Action item -
Transcribe every entry verbatim; omit pictures.
Segment Start: Record excerpts
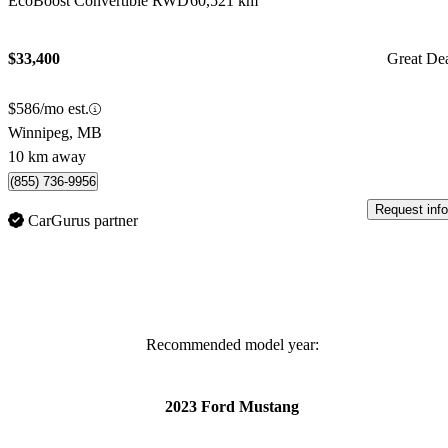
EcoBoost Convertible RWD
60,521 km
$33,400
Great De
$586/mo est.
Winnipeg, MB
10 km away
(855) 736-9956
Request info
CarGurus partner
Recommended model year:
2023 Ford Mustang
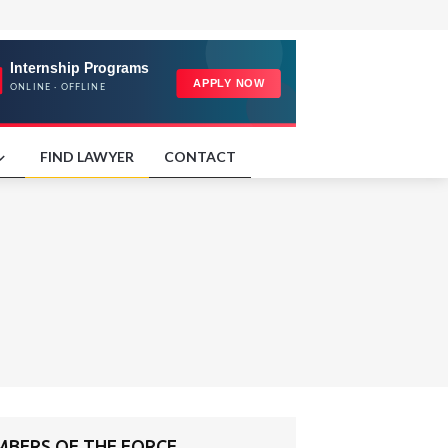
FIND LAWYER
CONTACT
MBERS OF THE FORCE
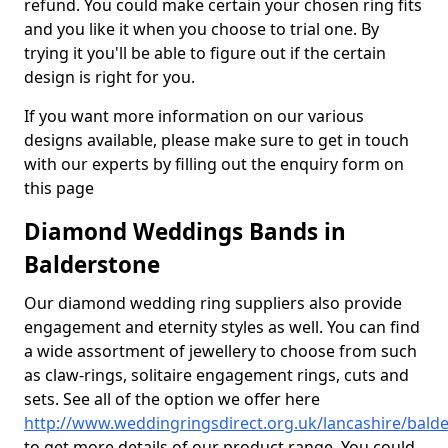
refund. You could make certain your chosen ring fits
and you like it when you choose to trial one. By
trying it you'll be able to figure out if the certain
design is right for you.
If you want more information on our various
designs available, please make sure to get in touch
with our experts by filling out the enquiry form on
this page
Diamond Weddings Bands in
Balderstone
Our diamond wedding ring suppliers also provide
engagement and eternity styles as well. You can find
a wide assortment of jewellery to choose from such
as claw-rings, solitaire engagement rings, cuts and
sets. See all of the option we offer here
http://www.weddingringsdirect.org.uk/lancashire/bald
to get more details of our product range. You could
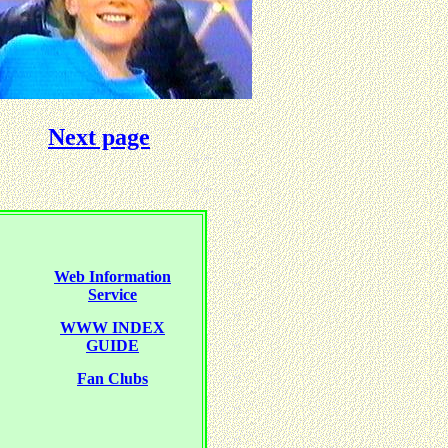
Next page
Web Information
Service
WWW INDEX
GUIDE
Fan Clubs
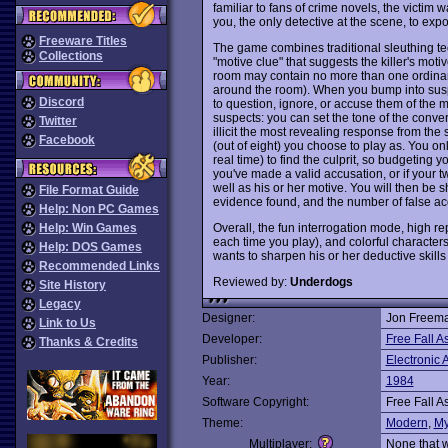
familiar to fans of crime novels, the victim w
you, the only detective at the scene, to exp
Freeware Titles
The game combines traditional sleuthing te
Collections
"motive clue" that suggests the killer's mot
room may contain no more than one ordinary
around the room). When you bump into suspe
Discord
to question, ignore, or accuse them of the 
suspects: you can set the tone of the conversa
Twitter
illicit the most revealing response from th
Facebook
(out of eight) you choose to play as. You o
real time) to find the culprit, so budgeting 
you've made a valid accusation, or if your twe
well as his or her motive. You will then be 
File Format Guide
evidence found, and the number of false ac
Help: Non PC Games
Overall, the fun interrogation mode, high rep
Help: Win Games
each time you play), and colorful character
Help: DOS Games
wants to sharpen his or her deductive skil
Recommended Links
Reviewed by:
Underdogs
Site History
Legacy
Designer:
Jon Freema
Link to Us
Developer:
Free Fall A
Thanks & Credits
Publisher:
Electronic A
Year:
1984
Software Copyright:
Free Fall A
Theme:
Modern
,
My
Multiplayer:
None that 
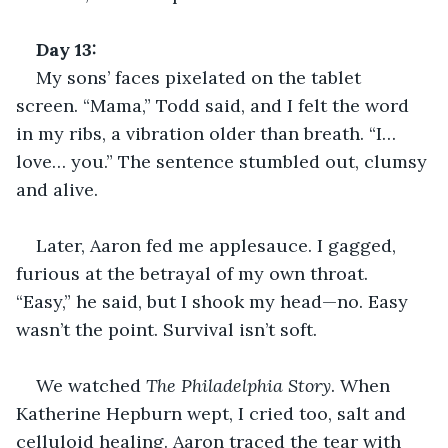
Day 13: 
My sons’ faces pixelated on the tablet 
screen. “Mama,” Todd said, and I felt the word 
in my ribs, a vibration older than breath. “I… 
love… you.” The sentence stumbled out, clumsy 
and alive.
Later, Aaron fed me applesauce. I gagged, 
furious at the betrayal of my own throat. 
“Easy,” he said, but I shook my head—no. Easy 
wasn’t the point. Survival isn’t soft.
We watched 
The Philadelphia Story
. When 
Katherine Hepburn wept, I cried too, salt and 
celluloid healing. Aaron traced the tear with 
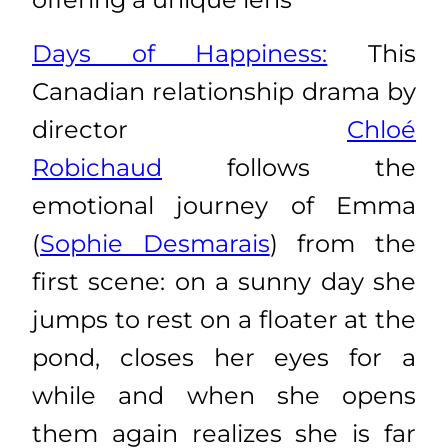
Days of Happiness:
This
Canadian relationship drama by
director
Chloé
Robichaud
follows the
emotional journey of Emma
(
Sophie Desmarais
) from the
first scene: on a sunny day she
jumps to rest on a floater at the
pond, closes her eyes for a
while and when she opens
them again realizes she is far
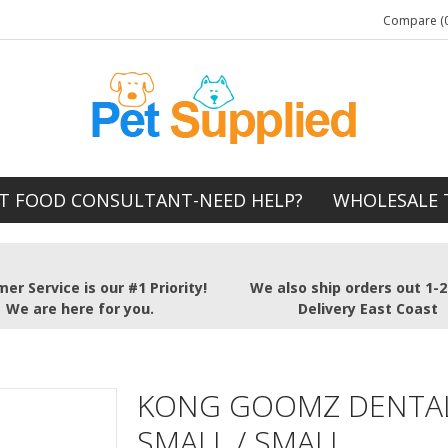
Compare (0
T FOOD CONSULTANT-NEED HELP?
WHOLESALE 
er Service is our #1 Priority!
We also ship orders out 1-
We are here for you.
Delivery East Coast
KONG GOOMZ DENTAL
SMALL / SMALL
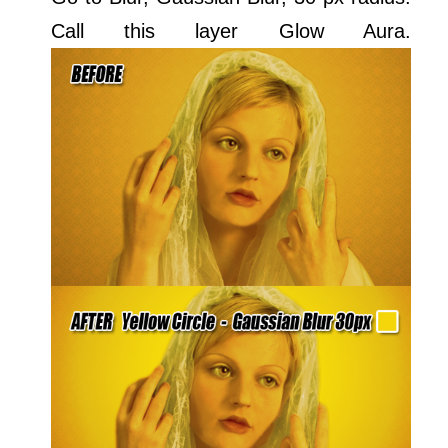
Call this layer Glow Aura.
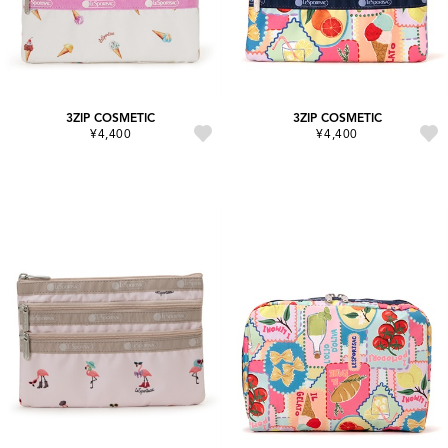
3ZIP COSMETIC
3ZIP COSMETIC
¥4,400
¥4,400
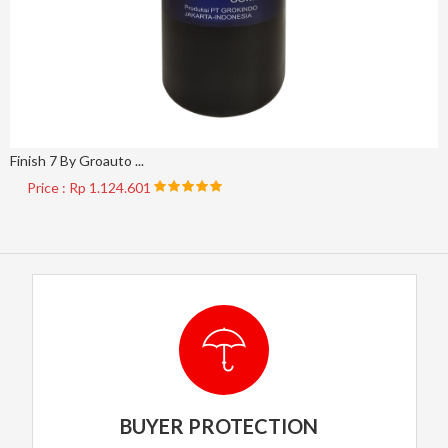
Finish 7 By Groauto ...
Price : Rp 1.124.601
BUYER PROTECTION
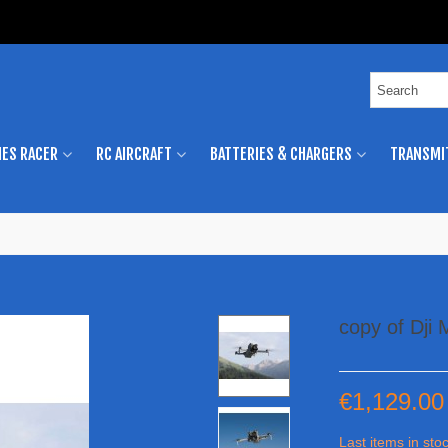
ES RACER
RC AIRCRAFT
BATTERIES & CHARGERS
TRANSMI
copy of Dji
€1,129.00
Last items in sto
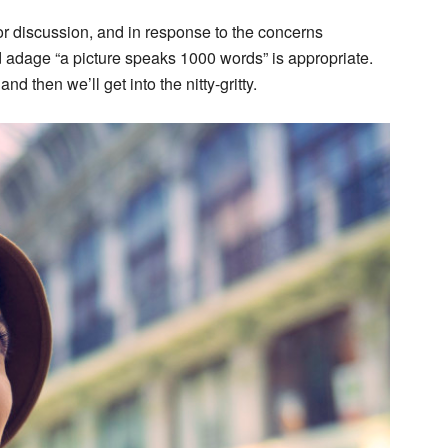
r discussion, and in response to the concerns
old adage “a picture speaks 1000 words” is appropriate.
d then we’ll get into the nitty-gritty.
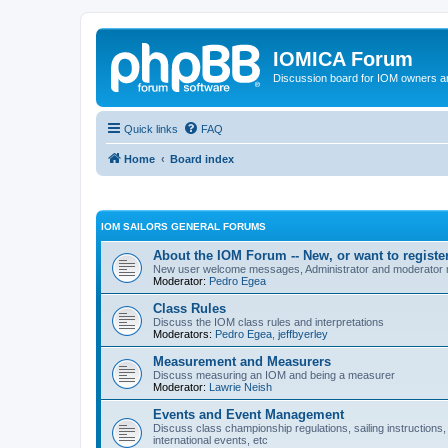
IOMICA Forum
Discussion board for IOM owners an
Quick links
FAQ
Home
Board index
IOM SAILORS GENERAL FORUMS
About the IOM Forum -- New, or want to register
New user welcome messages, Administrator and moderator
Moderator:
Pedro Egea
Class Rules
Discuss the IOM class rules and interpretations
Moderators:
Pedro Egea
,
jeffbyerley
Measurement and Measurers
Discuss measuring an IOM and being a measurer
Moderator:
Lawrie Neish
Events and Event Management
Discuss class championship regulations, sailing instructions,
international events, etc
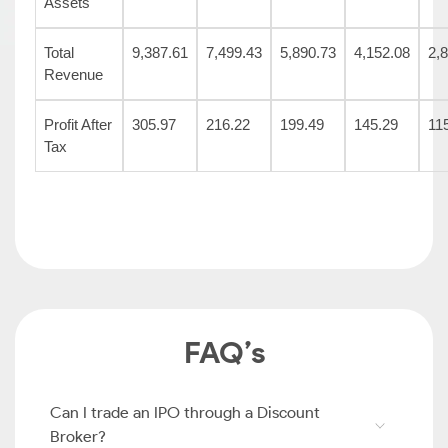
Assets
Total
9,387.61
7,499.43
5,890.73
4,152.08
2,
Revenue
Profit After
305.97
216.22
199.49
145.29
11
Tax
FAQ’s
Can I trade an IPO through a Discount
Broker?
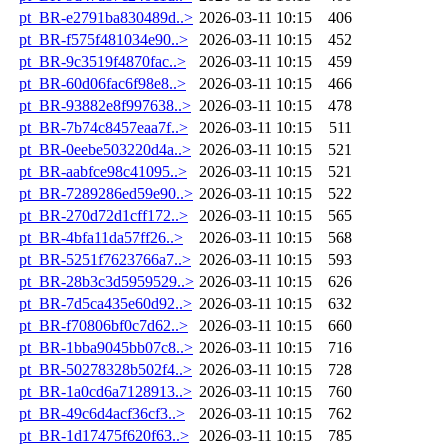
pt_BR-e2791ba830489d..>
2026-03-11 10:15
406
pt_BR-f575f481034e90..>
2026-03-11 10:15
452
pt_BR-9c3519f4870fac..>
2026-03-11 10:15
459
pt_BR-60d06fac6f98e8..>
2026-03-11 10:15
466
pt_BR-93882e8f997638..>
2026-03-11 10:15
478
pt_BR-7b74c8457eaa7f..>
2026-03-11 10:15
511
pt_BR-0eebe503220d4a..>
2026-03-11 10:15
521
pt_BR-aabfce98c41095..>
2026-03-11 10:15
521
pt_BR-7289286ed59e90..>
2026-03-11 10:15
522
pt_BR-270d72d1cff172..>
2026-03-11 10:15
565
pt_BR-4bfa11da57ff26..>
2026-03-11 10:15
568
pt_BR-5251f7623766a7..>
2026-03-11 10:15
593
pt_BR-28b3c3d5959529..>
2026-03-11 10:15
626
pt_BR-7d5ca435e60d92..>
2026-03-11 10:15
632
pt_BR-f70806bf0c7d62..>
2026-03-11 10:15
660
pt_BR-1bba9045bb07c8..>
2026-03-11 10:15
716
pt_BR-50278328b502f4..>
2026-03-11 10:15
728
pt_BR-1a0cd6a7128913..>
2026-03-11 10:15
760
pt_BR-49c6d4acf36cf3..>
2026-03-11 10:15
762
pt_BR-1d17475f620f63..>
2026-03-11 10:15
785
Segment End: Record excerpts
Exercise result -
EcoBoost Convertible RWD
60,521 km
$33,400
Great De
$586/mo est.
Winnipeg, MB
10 km away
(855) 736-9956
Request info
CarGurus partner
Recommended model year:
2023 Ford Mustang
FIND LAWYER
CONTACT
MBERS OF THE FORCE
refund. You could make certain your chosen ring fits
and you like it when you choose to trial one. By
trying it you'll be able to figure out if the certain
design is right for you.
If you want more information on our various
designs available, please make sure to get in touch
with our experts by filling out the enquiry form on
this page
Diamond Weddings Bands in
Balderstone
Our diamond wedding ring suppliers also provide
engagement and eternity styles as well. You can find
a wide assortment of jewellery to choose from such
as claw-rings, solitaire engagement rings, cuts and
sets. See all of the option we offer here
http://www.weddingringsdirect.org.uk/lancashire/bald
to get more details of our product range. You could
Next page
Web Information
Service
WWW INDEX
GUIDE
Fan Clubs
familiar to fans of crime novels, the victim w
you, the only detective at the scene, to exp
Freeware Titles
The game combines traditional sleuthing te
Collections
"motive clue" that suggests the killer's mot
room may contain no more than one ordinary
around the room). When you bump into suspe
Discord
to question, ignore, or accuse them of the 
suspects: you can set the tone of the conversa
Twitter
illicit the most revealing response from th
Facebook
(out of eight) you choose to play as. You o
real time) to find the culprit, so budgeting 
you've made a valid accusation, or if your twe
well as his or her motive. You will then be 
File Format Guide
evidence found, and the number of false ac
Help: Non PC Games
Overall, the fun interrogation mode, high rep
Help: Win Games
each time you play), and colorful character
Help: DOS Games
wants to sharpen his or her deductive skil
Recommended Links
Reviewed by:
Underdogs
Site History
Legacy
Designer:
Jon Freema
Link to Us
Developer:
Free Fall A
Thanks & Credits
Publisher:
Electronic A
Year:
1984
Software Copyright:
Free Fall A
Theme:
Modern
,
My
Multiplayer:
None that 
Day 13: 
My sons’ faces pixelated on the tablet 
screen. “Mama,” Todd said, and I felt the word 
in my ribs, a vibration older than breath. “I… 
love… you.” The sentence stumbled out, clumsy 
and alive.
Later, Aaron fed me applesauce. I gagged, 
furious at the betrayal of my own throat. 
“Easy,” he said, but I shook my head—no. Easy 
wasn’t the point. Survival isn’t soft.
We watched 
The Philadelphia Story
. When 
Katherine Hepburn wept, I cried too, salt and 
celluloid healing. Aaron traced the tear with 
Days of Happiness:
This
Canadian relationship drama by
director
Chloé
Robichaud
follows the
emotional journey of Emma
(
Sophie Desmarais
) from the
first scene: on a sunny day she
jumps to rest on a floater at the
pond, closes her eyes for a
while and when she opens
them again realizes she is far
Compare (0
T FOOD CONSULTANT-NEED HELP?
WHOLESALE 
er Service is our #1 Priority!
We also ship orders out 1-
We are here for you.
Delivery East Coast
KONG GOOMZ DENTAL
SMALL / SMALL
Call this layer Glow Aura.
3ZIP COSMETIC
3ZIP COSMETIC
¥4,400
¥4,400
Finish 7 By Groauto ...
Price : Rp 1.124.601
BUYER PROTECTION
ES RACER
RC AIRCRAFT
BATTERIES & CHARGERS
TRANSMI
copy of Dji
€1,129.00
Last items in sto
r discussion, and in response to the concerns
old adage “a picture speaks 1000 words” is appropriate.
d then we’ll get into the nitty-gritty.
IOMICA Forum
Discussion board for IOM owners an
Quick links
FAQ
Home
Board index
IOM SAILORS GENERAL FORUMS
About the IOM Forum -- New, or want to register
New user welcome messages, Administrator and moderator
Moderator:
Pedro Egea
Class Rules
Discuss the IOM class rules and interpretations
Moderators:
Pedro Egea
,
jeffbyerley
Measurement and Measurers
Discuss measuring an IOM and being a measurer
Moderator:
Lawrie Neish
Events and Event Management
Discuss class championship regulations, sailing instructions,
international events, etc
Assets
Total
9,387.61
7,499.43
5,890.73
4,152.08
2,
Revenue
Profit After
305.97
216.22
199.49
145.29
11
Tax
FAQ’s
Can I trade an IPO through a Discount
Broker?
pt_BR-e2791ba830489d..>
2026-03-11 10:15
406
pt_BR-f575f481034e90..>
2026-03-11 10:15
452
pt_BR-9c3519f4870fac..>
2026-03-11 10:15
459
pt_BR-60d06fac6f98e8..>
2026-03-11 10:15
466
pt_BR-93882e8f997638..>
2026-03-11 10:15
478
pt_BR-7b74c8457eaa7f..>
2026-03-11 10:15
511
pt_BR-0eebe503220d4a..>
2026-03-11 10:15
521
pt_BR-aabfce98c41095..>
2026-03-11 10:15
521
pt_BR-7289286ed59e90..>
2026-03-11 10:15
522
pt_BR-270d72d1cff172..>
2026-03-11 10:15
565
pt_BR-4bfa11da57ff26..>
2026-03-11 10:15
568
pt_BR-5251f7623766a7..>
2026-03-11 10:15
593
pt_BR-28b3c3d5959529..>
2026-03-11 10:15
626
pt_BR-7d5ca435e60d92..>
2026-03-11 10:15
632
pt_BR-f70806bf0c7d62..>
2026-03-11 10:15
660
pt_BR-1bba9045bb07c8..>
2026-03-11 10:15
716
pt_BR-50278328b502f4..>
2026-03-11 10:15
728
pt_BR-1a0cd6a7128913..>
2026-03-11 10:15
760
pt_BR-49c6d4acf36cf3..>
2026-03-11 10:15
762
pt_BR-1d17475f620f63..>
2026-03-11 10:15
785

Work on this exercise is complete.